The quarry held clay – too much of it. The manager had heard of her quest for RAK clay. Would she take theirs away?

“He hates clay because it absolutely interferes with what he’s mining and discolours it,” says Ms Impey. “He said, ‘you can have it all’.”

Last week, they travelled to Al Ghail and loaded two tonnes into a lorry. It now sits in her Abu Dhabi garden, where it will be soaked, sieved, dried and pounded. With workable clay, she will be able to see how it withstands different temperatures in different kilns.

Ms Impey and Mr Otaki then went to Wadi Haqeel for samples of clay from the old kilns she visited last year. Each site has its own geology and Ms Impey will probably need a combination of the Al Ghail and Wadi Haqeel clay.

The clay of Wadi Haqeel is older, formed from sedimentary marine deposits under the limestone about 20 million years ago and forced to the surface through tectonic shifts.

Due to the distinctive vertical layers of the wadi walls, Mr Otaki believes there was more water circulation in Wadi Haqeel than adjacent wadis, such as Wadi Al Beih, and that this would have made its clay better suited for pottery.

“So much tectonised,” he says. “This is a good valley for water, you know.

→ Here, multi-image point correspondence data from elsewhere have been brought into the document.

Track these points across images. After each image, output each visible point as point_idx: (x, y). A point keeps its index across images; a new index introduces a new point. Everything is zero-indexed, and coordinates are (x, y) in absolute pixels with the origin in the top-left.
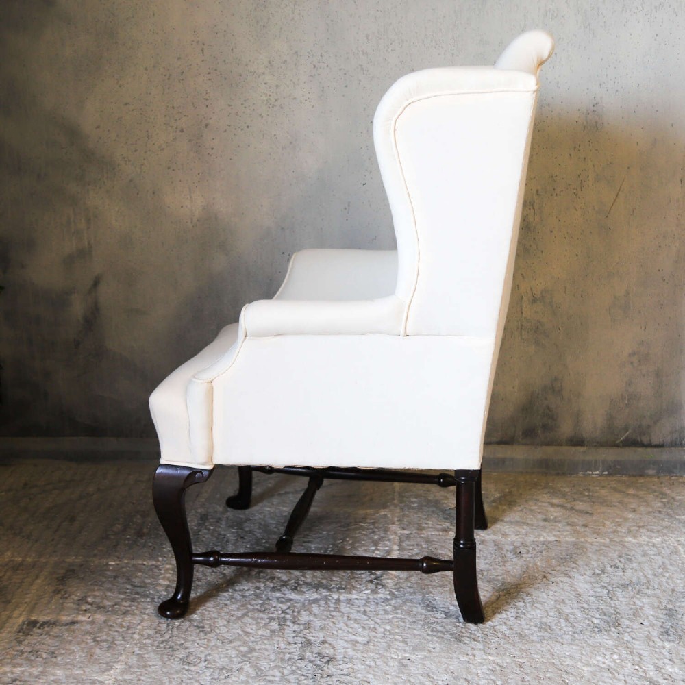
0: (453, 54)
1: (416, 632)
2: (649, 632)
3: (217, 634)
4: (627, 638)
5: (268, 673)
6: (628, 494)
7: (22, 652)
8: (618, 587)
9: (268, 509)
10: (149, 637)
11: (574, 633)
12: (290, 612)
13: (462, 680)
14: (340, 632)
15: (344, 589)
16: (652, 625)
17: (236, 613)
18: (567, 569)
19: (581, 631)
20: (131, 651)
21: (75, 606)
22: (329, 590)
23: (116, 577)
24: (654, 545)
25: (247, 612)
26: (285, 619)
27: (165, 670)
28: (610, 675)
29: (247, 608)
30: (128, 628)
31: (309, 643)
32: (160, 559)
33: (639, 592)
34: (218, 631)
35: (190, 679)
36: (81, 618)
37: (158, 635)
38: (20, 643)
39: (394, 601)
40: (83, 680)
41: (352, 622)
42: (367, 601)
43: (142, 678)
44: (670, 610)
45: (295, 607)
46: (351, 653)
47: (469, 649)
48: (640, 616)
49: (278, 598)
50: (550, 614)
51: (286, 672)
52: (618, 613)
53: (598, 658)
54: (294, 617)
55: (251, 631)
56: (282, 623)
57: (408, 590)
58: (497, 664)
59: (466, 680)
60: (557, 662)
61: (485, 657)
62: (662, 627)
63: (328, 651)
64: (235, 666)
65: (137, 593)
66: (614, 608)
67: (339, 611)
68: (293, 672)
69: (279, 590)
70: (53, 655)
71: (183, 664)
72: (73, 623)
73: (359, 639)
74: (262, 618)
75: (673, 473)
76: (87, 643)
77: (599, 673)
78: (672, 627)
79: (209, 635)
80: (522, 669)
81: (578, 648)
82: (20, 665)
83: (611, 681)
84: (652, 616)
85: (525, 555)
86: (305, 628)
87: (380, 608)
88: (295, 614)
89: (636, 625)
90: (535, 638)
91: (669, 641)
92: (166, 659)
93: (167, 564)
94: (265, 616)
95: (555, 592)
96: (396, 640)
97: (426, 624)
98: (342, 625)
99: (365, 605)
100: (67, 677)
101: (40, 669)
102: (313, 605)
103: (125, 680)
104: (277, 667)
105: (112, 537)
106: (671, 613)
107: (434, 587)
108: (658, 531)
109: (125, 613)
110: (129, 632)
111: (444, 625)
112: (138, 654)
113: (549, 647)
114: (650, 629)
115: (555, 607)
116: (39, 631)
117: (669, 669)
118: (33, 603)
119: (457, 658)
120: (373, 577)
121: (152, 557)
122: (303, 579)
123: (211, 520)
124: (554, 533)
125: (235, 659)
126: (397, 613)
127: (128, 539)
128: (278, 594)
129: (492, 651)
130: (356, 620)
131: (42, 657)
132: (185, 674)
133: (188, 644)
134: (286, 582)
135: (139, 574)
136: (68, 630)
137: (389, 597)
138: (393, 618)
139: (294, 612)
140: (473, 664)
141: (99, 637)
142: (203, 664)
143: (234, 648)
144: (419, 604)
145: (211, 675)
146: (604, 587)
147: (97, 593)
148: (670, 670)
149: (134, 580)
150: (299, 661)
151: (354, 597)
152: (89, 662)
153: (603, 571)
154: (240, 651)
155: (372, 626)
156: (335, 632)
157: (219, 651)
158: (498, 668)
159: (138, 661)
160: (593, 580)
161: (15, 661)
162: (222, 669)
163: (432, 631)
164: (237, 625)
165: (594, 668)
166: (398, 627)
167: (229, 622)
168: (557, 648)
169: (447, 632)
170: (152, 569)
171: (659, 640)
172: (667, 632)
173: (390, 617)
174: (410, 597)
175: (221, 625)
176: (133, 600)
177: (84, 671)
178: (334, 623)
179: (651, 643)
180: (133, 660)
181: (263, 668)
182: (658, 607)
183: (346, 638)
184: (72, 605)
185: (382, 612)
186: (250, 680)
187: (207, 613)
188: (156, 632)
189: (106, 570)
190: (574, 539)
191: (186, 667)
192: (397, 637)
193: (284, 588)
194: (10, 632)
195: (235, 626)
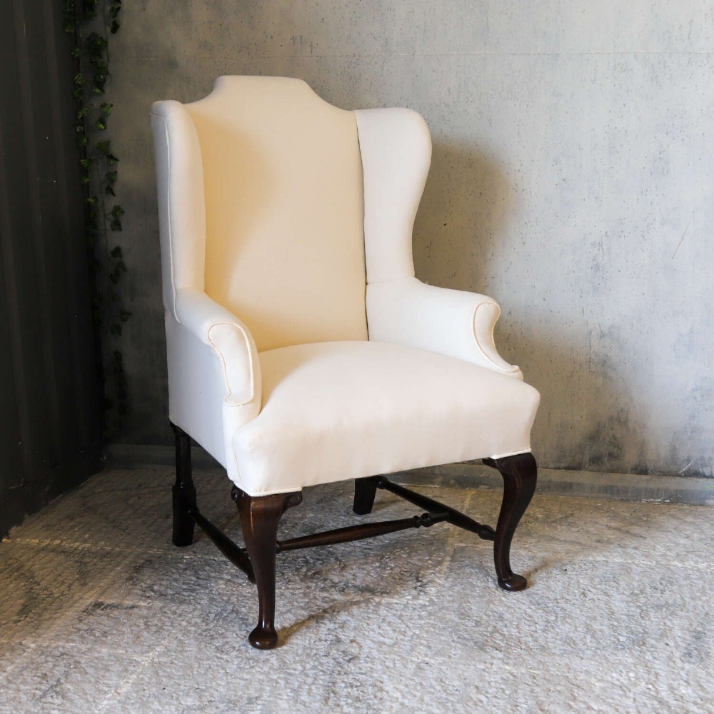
1: (443, 638)
2: (672, 653)
4: (648, 657)
5: (290, 667)
7: (79, 630)
8: (653, 608)
10: (195, 625)
12: (331, 612)
13: (472, 687)
14: (371, 633)
15: (387, 592)
16: (677, 646)
19: (604, 648)
20: (175, 636)
22: (374, 594)
23: (185, 569)
28: (621, 692)
30: (180, 615)
31: (339, 641)
33: (672, 613)
35: (218, 666)
36: (141, 603)
37: (204, 624)
38: (81, 621)
39: (430, 608)
40: (123, 659)
41: (386, 624)
42: (406, 606)
44: (699, 632)
46: (375, 653)
47: (489, 657)
48: (667, 637)
49: (324, 598)
50: (578, 629)
51: (308, 666)
52: (646, 633)
53: (614, 675)
54: (332, 615)
57: (448, 598)
58: (512, 674)
59: (477, 687)
60: (571, 676)
61: (502, 666)
62: (686, 648)
63: (354, 650)
65: (199, 585)
66: (643, 627)
67: (376, 614)
68: (314, 667)
69: (328, 591)
70: (105, 634)
72: (133, 607)
73: (387, 641)
76: (138, 626)
77: (609, 690)
78: (696, 649)
80: (535, 681)
81: (596, 663)
82: (73, 641)
83: (620, 698)
84: (679, 637)
85: (570, 573)
86: (339, 627)
87: (416, 613)
88: (335, 613)
89: (661, 645)
90: (558, 652)
91: (690, 663)
92: (203, 646)
95: (590, 608)
96: (421, 644)
97: (455, 630)
98: (375, 627)
99: (403, 610)
100: (110, 655)
101: (89, 646)
102: (354, 606)
104: (301, 661)
106: (698, 636)
107: (474, 597)
109: (182, 602)
110: (180, 619)
111: (471, 632)
112: (180, 640)
113: (568, 661)
114: (674, 650)
115: (586, 623)
116: (103, 613)
118: (106, 587)
119: (474, 665)
120: (418, 584)
122: (353, 582)
124: (604, 553)
126: (430, 619)
128: (325, 595)
129: (510, 661)
130: (390, 622)
131: (94, 635)
132: (215, 662)
133: (229, 634)
135: (207, 568)
136: (126, 613)
137: (427, 604)
138: (425, 623)
140: (488, 672)
141: (150, 621)
142: (235, 653)
144: (454, 611)
146: (638, 607)
147: (164, 583)
149: (200, 573)
150: (324, 658)
151: (395, 601)
152: (134, 643)
153: (642, 592)
155: (403, 630)
156: (366, 633)
158: (511, 678)
159: (177, 646)
160: (630, 599)
162: (249, 660)
163: (459, 638)
165: (606, 685)
166: (427, 632)
168: (576, 663)
169: (473, 640)
171: (679, 661)
172: (689, 654)
173: (423, 622)
174: (448, 605)
176: (193, 591)
177: (127, 651)
178: (368, 624)
179: (671, 663)
181: (287, 661)
182: (688, 629)
183: (375, 639)
185: (416, 617)
186: (271, 672)
188: (203, 621)
189: (179, 563)
190: (621, 560)
191: (219, 655)
192: (423, 641)
193: (333, 589)
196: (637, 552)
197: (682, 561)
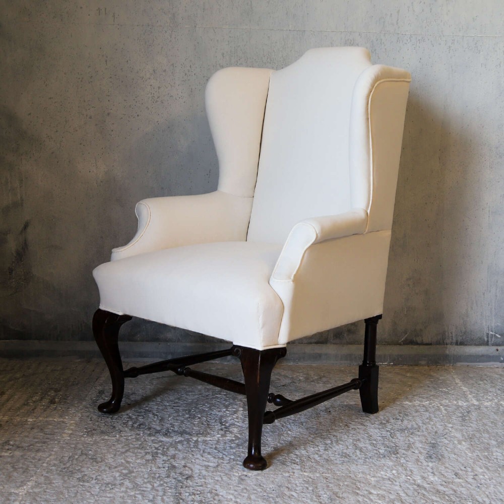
2: (418, 457)
3: (106, 463)
4: (403, 461)
5: (142, 486)
8: (398, 431)
10: (54, 465)
11: (366, 458)
12: (161, 449)
13: (284, 487)
14: (197, 460)
15: (201, 434)
16: (420, 453)
17: (121, 450)
18: (363, 421)
19: (370, 457)
20: (41, 474)
22: (191, 435)
23: (32, 429)
24: (424, 406)
25: (129, 449)
26: (157, 453)
27: (65, 485)
28: (390, 482)
29: (129, 447)
30: (39, 460)
31: (174, 467)
32: (67, 417)
33: (412, 433)
34: (107, 461)
36: (4, 454)
37: (62, 464)
39: (237, 441)
40: (2, 492)
41: (206, 454)
42: (218, 441)
43: (47, 490)
44: (433, 444)
45: (165, 445)
46: (204, 472)
47: (291, 469)
48: (412, 448)
49: (153, 441)
50: (349, 447)
51: (156, 485)
52: (397, 446)
53: (382, 473)
54: (163, 451)
55: (131, 461)
56: (155, 455)
58: (310, 478)
59: (287, 487)
60: (353, 476)
61: (302, 473)
62: (427, 454)
63: (187, 471)
64: (118, 482)
65: (47, 439)
66: (395, 443)
67: (197, 448)
68: (161, 485)
69: (154, 436)
71: (79, 482)
73: (211, 464)
74: (140, 453)
75: (438, 363)
76: (7, 469)
77: (381, 482)
78: (434, 454)
79: (100, 464)
80: (328, 480)
81: (368, 467)
83: (390, 486)
84: (421, 447)
85: (333, 413)
86: (172, 458)
87: (228, 445)
88: (165, 450)
89: (409, 453)
90: (338, 462)
91: (432, 462)
92: (67, 479)
93: (72, 420)
94: (142, 451)
95: (354, 434)
96: (238, 464)
98: (198, 456)
99: (216, 444)
102: (179, 444)
104: (149, 482)
105: (32, 404)
106: (434, 446)
108: (427, 398)
109: (38, 451)
110: (40, 463)
112: (46, 476)
113: (347, 467)
114: (419, 455)
115: (353, 443)
117: (431, 478)
119: (281, 474)
120: (223, 427)
121: (61, 416)
122: (172, 428)
123: (107, 394)
124: (354, 399)
125: (118, 478)
127: (44, 405)
128: (153, 438)
129: (306, 470)
130: (209, 453)
132: (80, 488)
133: (84, 469)
134: (159, 430)
135: (50, 427)
137: (234, 439)
138: (236, 451)
139: (163, 448)
140: (292, 478)
141: (16, 465)
142: (94, 481)
143: (118, 471)
145: (99, 488)
146: (388, 431)
149: (46, 430)
150: (166, 478)
151: (209, 439)
152: (8, 481)
153: (388, 422)
154: (122, 473)
155: (220, 456)
156: (193, 461)
157: (107, 473)
158: (310, 480)
159: (45, 480)
160: (380, 427)
162: (107, 484)
165: (378, 479)
167: (115, 455)
168: (353, 468)
170: (60, 424)
171: (424, 462)
172: (431, 457)
173: (234, 451)
175: (109, 457)
176: (44, 443)
177: (4, 487)
178: (193, 455)
179: (420, 464)
180: (42, 479)
181: (139, 483)
182: (425, 442)
183: (201, 464)
185: (229, 448)
187: (99, 450)
188: (60, 463)
189: (25, 424)
191: (82, 484)
192: (238, 462)
193: (158, 434)
195: (120, 458)
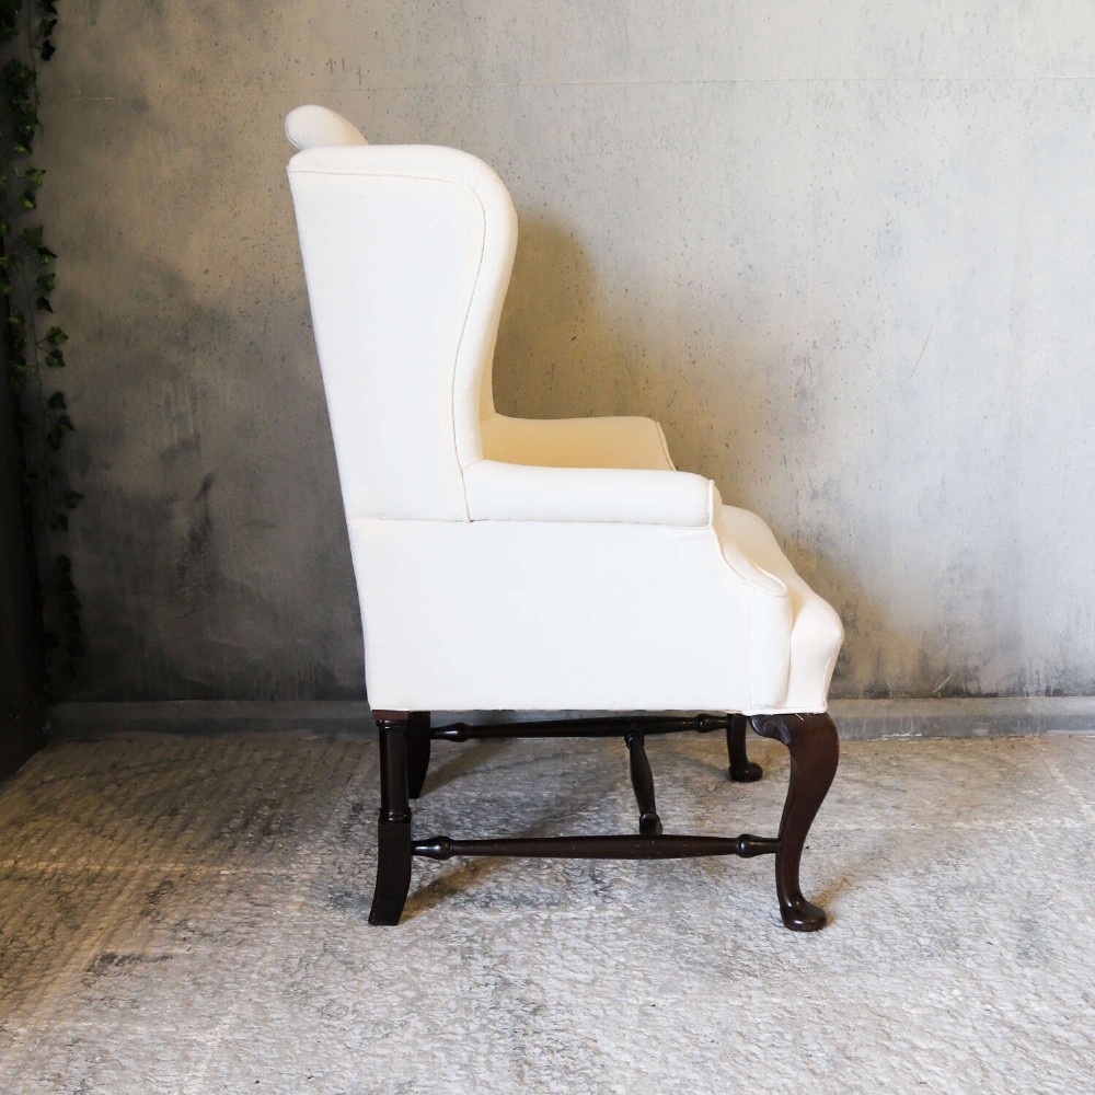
0: (691, 158)
1: (664, 965)
2: (1001, 955)
3: (373, 973)
4: (970, 964)
5: (445, 1029)
6: (952, 763)
7: (90, 1000)
8: (951, 892)
9: (448, 795)
10: (273, 977)
11: (895, 959)
12: (479, 939)
13: (734, 1035)
14: (552, 967)
15: (557, 904)
16: (1005, 945)
17: (399, 941)
18: (876, 868)
19: (902, 956)
20: (247, 998)
21: (169, 933)
22: (536, 907)
23: (229, 892)
24: (995, 831)
25: (417, 940)
26: (471, 950)
27: (294, 1026)
28: (952, 1020)
29: (416, 934)
30: (244, 965)
31: (507, 984)
32: (294, 866)
33: (981, 898)
34: (373, 968)
35: (331, 1039)
36: (177, 950)
37: (287, 975)
38: (89, 985)
39: (629, 921)
40: (175, 1041)
41: (569, 952)
42: (591, 920)
43: (261, 1037)
44: (1028, 921)
45: (485, 931)
46: (568, 997)
47: (743, 987)
48: (986, 932)
49: (461, 920)
50: (857, 933)
51: (472, 1027)
52: (954, 929)
53: (931, 995)
54: (484, 946)
55: (421, 967)
56: (467, 954)
57: (650, 904)
58: (785, 1009)
59: (740, 1034)
60: (871, 1003)
61: (767, 999)
62: (1018, 946)
63: (534, 995)
64: (397, 1020)
65: (258, 915)
66: (949, 922)
67: (550, 937)
68: (483, 1028)
69: (463, 908)
70: (134, 1003)
71: (321, 1018)
72: (165, 958)
73: (580, 977)
74: (439, 949)
75: (1012, 732)
76: (183, 987)
77: (934, 1018)
78: (1032, 946)
79: (360, 974)
80: (822, 1016)
81: (900, 981)
82: (86, 1019)
83: (953, 1029)
84: (1002, 931)
85: (815, 851)
86: (501, 963)
87: (610, 930)
88: (486, 942)
89: (981, 945)
90: (838, 970)
91: (1031, 966)
92: (297, 1010)
93: (304, 873)
94: (442, 946)
95: (862, 901)
96: (634, 977)
97: (678, 952)
98: (554, 957)
99: (588, 928)
100: (152, 1036)
101: (114, 1024)
102: (513, 929)
103: (236, 1041)
104: (459, 1020)
105: (227, 836)
106: (1029, 926)
107: (687, 900)
108: (999, 812)
109: (240, 943)
110: (245, 970)
111: (704, 953)
112: (256, 1003)
113: (858, 981)
114: (1003, 950)
115: (864, 923)
116: (118, 969)
117: (1036, 1007)
118: (111, 928)
119: (725, 1002)
120: (598, 886)
121: (282, 864)
122: (497, 891)
123: (368, 811)
124: (854, 818)
125: (397, 1009)
126: (634, 938)
127: (250, 839)
128: (461, 914)
129: (775, 991)
130: (574, 948)
131: (117, 1007)
132: (324, 1032)
133: (330, 988)
134: (474, 896)
135: (263, 887)
136: (157, 968)
137: (622, 915)
138: (629, 945)
139: (483, 939)
140: (749, 1010)
141: (200, 978)
142: (350, 1017)
143: (396, 993)
144: (667, 923)
145: (360, 1034)
146: (930, 893)
147: (202, 915)
148: (1037, 1009)
149: (255, 896)
150: (492, 1011)
151: (572, 915)
152: (185, 1013)
153: (928, 870)
154: (404, 997)
155: (598, 958)
156: (544, 968)
157: (374, 998)
158: (786, 1014)
159: (255, 1013)
160: (914, 883)
161: (80, 1013)
162: (377, 1024)
163: (687, 962)
164: (401, 960)
165: (927, 1011)
166: (636, 958)
167: (389, 955)
168: (871, 983)
169: (709, 963)
170: (281, 881)
171: (1016, 966)
172: (1026, 954)
173: (625, 943)
174: (653, 914)
175: (379, 958)
176: (252, 925)
177: (178, 1028)
178: (542, 954)
179: (1006, 971)
180: (249, 1011)
181: (439, 1023)
182: (1010, 918)
183: (560, 976)
184: (165, 932)
185: (613, 937)
186: (419, 1040)
187: (358, 942)
188: (284, 971)
189: (215, 882)
190: (881, 827)
191: (326, 1022)
192: (635, 973)
193: (471, 905)
194: (76, 971)
195: (398, 960)
196: (900, 812)
197: (967, 821)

Many different inclinations.”

This could explain why, of all the coastal wadis, Wadi Haqeel was the centre of large-scale commercial production.

The clay of Al Ghail, by contrast, was formed gradually as eroded limestone cracks were filled. “Only small cavity filings,” says Mr Otaki, dismissively.

Al Ghail’s clay is malleable but shrinks by about 25 per cent. The clay of Wadi Haqeel has a shrink- rate of about 15 per cent, which is about average.

The clay that has got Mr Otaki most excited is the black clay of Wadi Al Koob, south of RAK city on the Fujairah border.

Medieval potters reduced shrinkage by adding stones and shells, building slowly by hand. This is not possible with modern pottery thrown on a wheel.

“I lacerate my hands,” says Ms Impey.

The clay given to her by Mr Rashed was successfully fired in a modern kiln at 960°C, the temperature for normal biscuit firing, and 1,040°C, midrange for a normal earthenware clay. It produced a warm, rich red.

“Basically it means that I can work with the clay in modern day kilns and bring that clay back into the modern day world,” says Ms Impey.

The next step is a meeting with Wadi Haqeel’s tribe, the Bani Shemaili, to discuss its historical knowledge of the process and plans for the reconstruction of local kilns.

“I want to find out why they did the patterns on the outside of the pots,” says Ms Impey. “Did they have any significant meaning? And how much women were involved? So far I’ve only been able to talk to men.”

Wadi Haqeel clay from the bottom of the kiln will be tested to answer the big questions of what fuel was used and the range of temperatures used in the firing process.

Ms Impey is seeking permission from the RAK Department of Antiquities to build a replica of a Julfar-era kiln.

She plans a kiln-building course in summer with Joe Finch, a specialist in the reconstruction of ancient kilns and hopes to convince him to help rebuild a RAK kiln and also construct a replica in Abu Dhabi as a legacy for other artists.

Ms Impey will build and fire a body of work for the fellowship in October. The size and height of the work will depend on the dimension of the kilns, which will, ideally, be at Wadi Haqeel.

As part of her fellowship, she will write a research paper and has been asked to write a book on the subject.

Most importantly, some clay has already made its way into the hands of Abu Dhabi potters.

Ms Impey teaches pottery courses at the National Theatre in Abu Dhabi and at the History of the World in 100 Objects exhibition at Manarat Al Saadiyat, where participants have the option of using imported or RAK clay.

Imported material feels “that it’s not true – it does not sit well”.

Local sourcing is essential for local art.

“It brings local character to what I’m making,” says Ms Impey. “It’s from the region. It’s the fabric of the UAE that I’m working with and I think for me, as a potter historian, it makes my pieces work if I know that they’re from local clay.

“I think part of me would like to reflect and echo the potters who have gone before. It’s a 900-year-old tradition here and people have forgotten about the stories told.”